The principles of voluntary intoxication that “a mental disability excusing criminal responsibility must be the product of circumstances beyond the control of the defendant,” State v. Freitas, 62 Haw. 17, 20, 608 P.2d 408 410 (1980), and that voluntary intoxication is not a defense to criminal conduct, State v. Souza, 72 Haw. 246, 249, 813 P.2d 1384, 1386 (1991), are analogous and applicable to the instant situation. Under HRS § 706–625, “[a] defendant's willfulness is an indicator of culpability.” State v.. Wong, 73 Haw. 81, 87, 829 P.2d 1325, 1328 (1992). HRS § 702–230 “prohibits the jury from considering self-induced intoxication to negate the defendant's state of mind” State v. Birdsall, 88 Hawai‘i 1, 4, 960 P.2d 729, 732 (1998) (citation omitted). “Willful” is tantamount to an “intentional” mental state. See State v. Brown, 70 Haw. 459, 465, 776 P.2d 1182, 1186 (1989) (“willfulness in a context of criminal contempt means a deliberate or intended violation”) (citation, internal quotation marks, and brackets omitted).

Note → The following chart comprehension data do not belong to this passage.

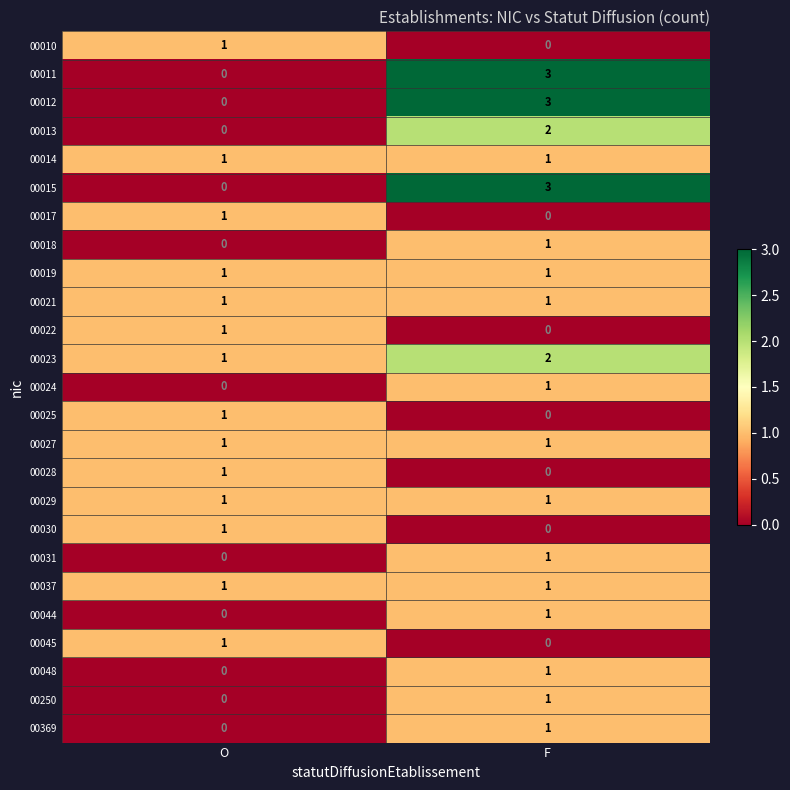

Where is 00013 nearest to the value 1?

O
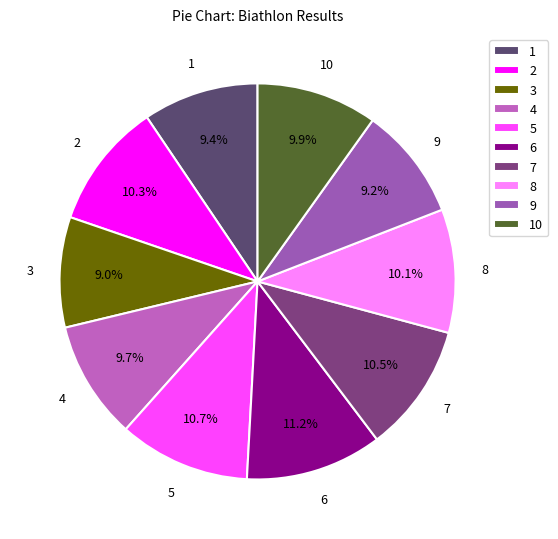

Is there any slice that represents more than half of the pie?

No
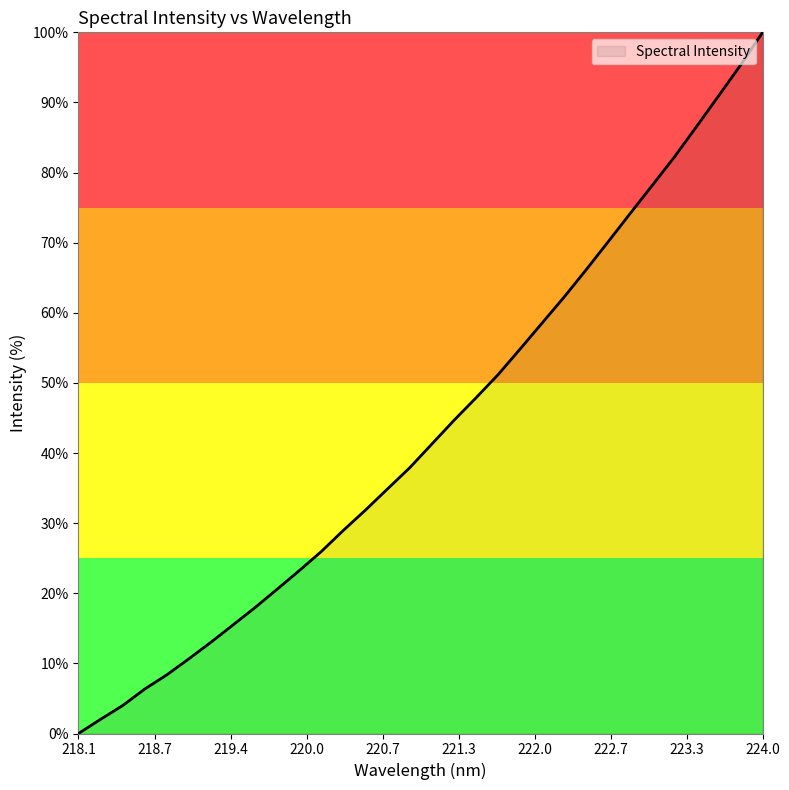

How many lines are shown in the chart?

1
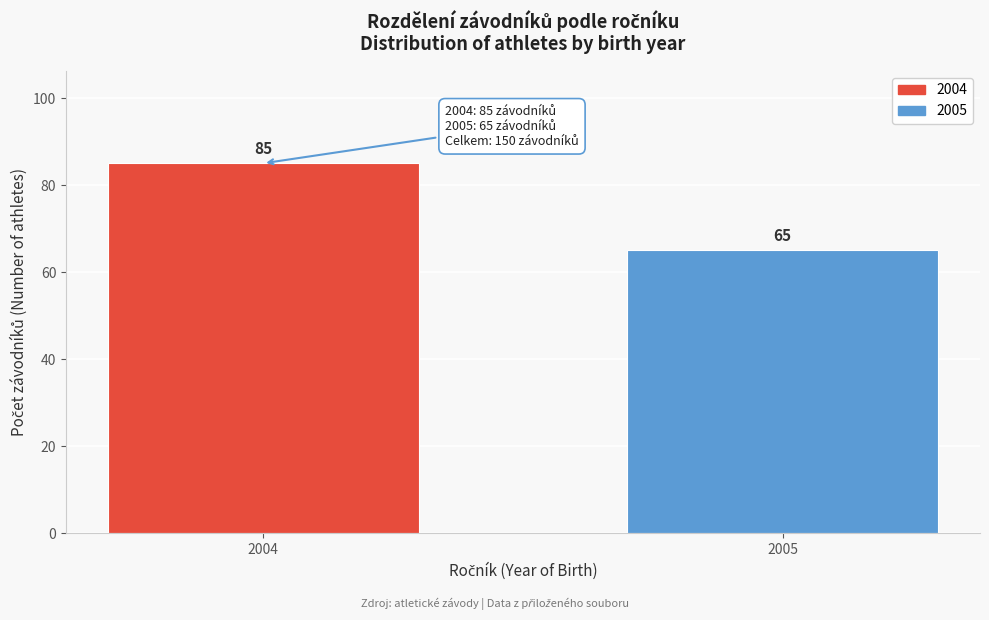

Reading right to left, what are all the values shown in this chart?

2005=65	2004=85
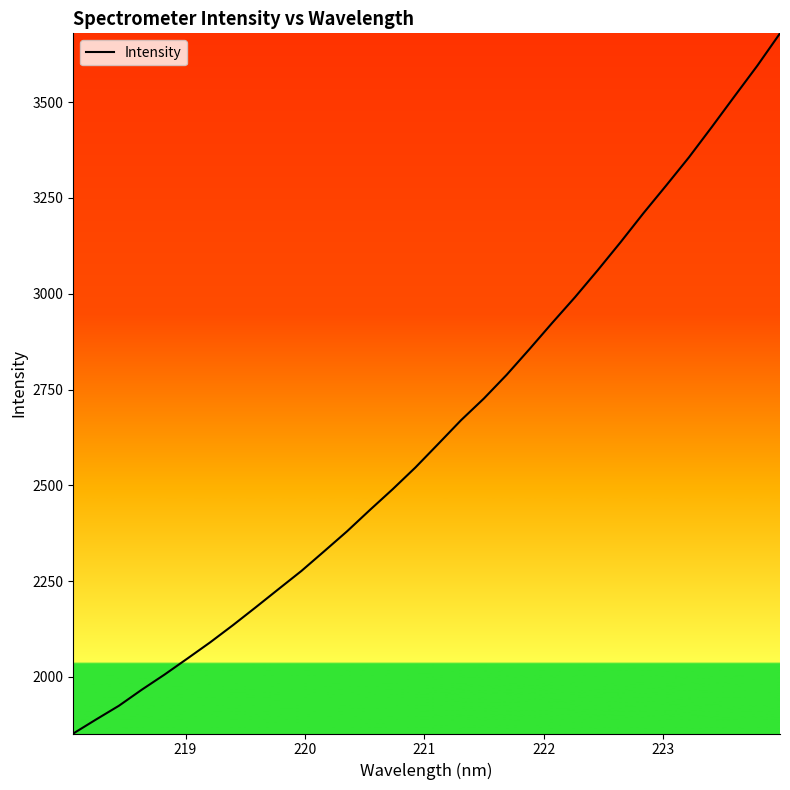

What is the difference between the maximum and minimum values?

1827.1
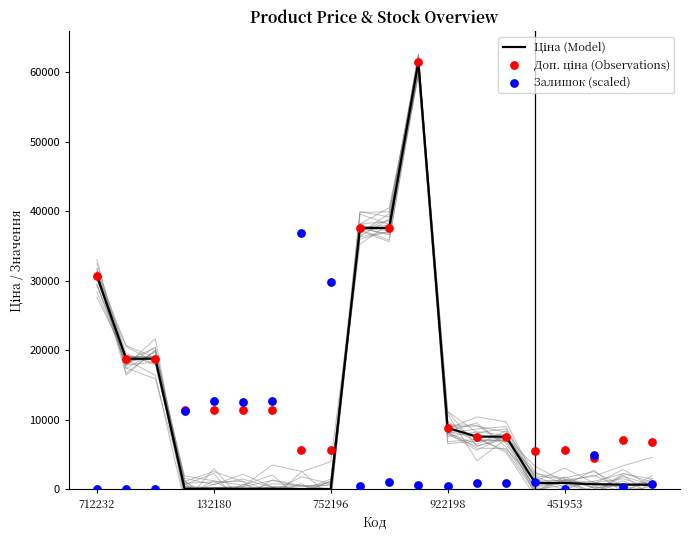

Which series contains the highest Y value?

Ціна (Model)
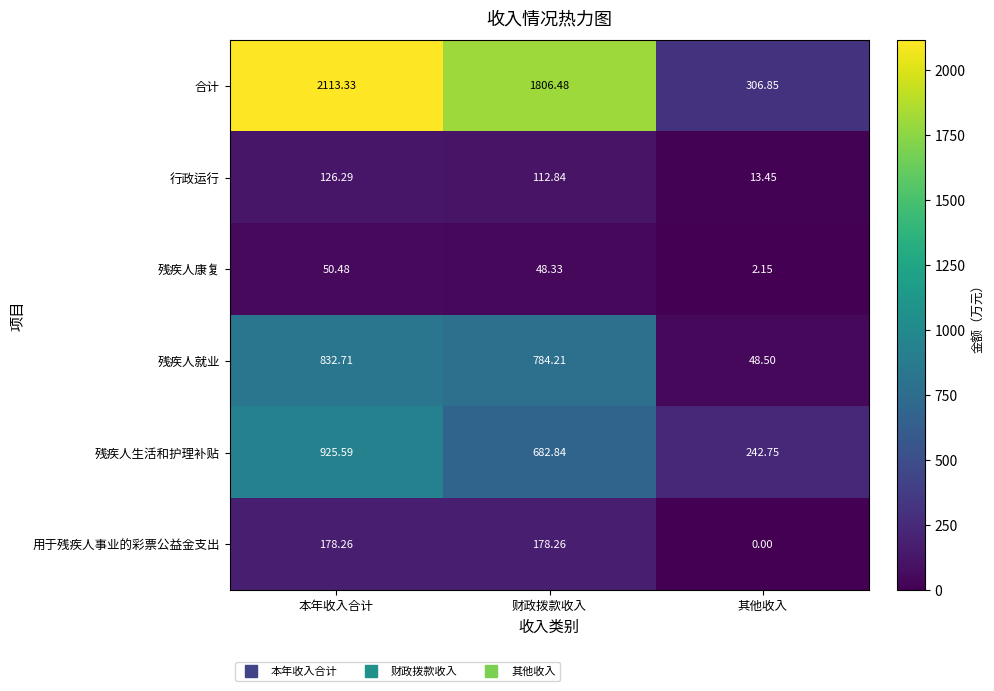

Which series changed the most between 本年收入合计 and 其他收入?

合计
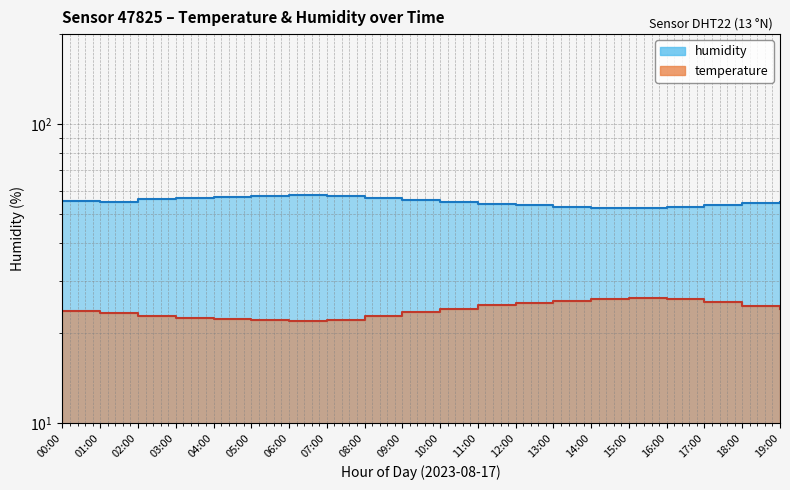

Is the value of humidity at 05:00 greater than the value of temperature at 06:00?

Yes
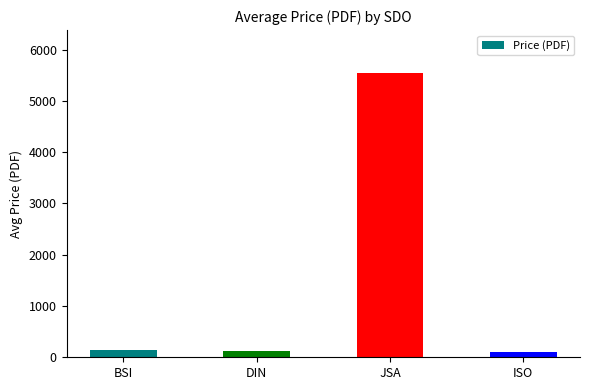

How many bars are there in total?

4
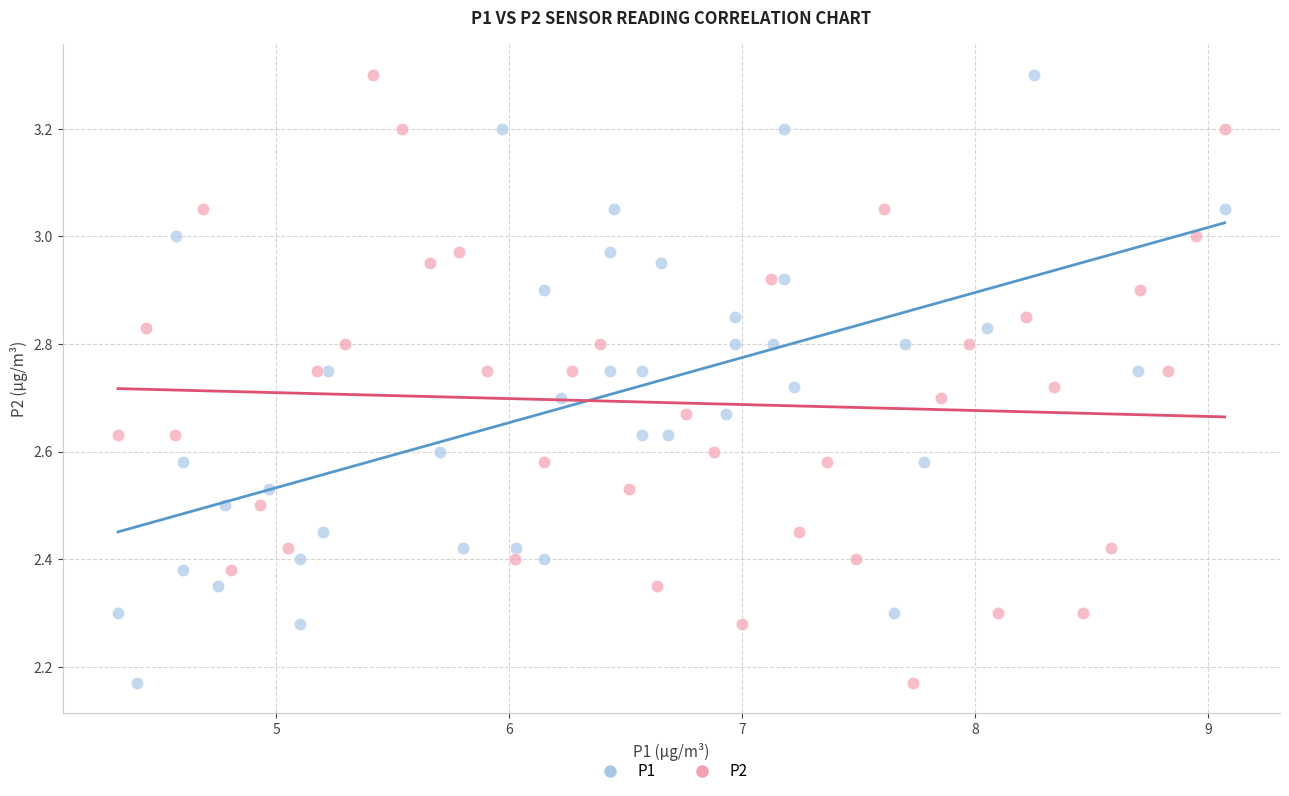

What are all the series names shown in the legend?

P1, P2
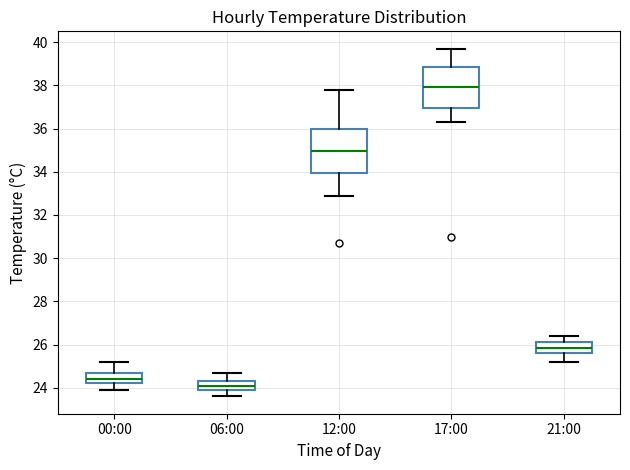

Which box has the highest median line?

17:00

In consideration of the foregoing, Villiarimo's voluntary intoxication (i.e., his use of drugs) and the psychosis-which he confirms was “self-induced because [h]e used drugs,” and which was a direct consequence of the voluntary intoxication, as admitted by Villiarimo (his relapse in use of drugs “triggered” the psychotic disorder)-cannot be a defense to his willfulness, as an indicator of culpability, in violating of the conditions of his probation. Hence, the Family Court's conclusion that Villiarimo “inexcusably” violated the specified terms of his probation was not wrong.
Therefore, the Family Court of the Second Circuit's September 30, 2010 Order of Resentencing Revocation of Probation is affirmed.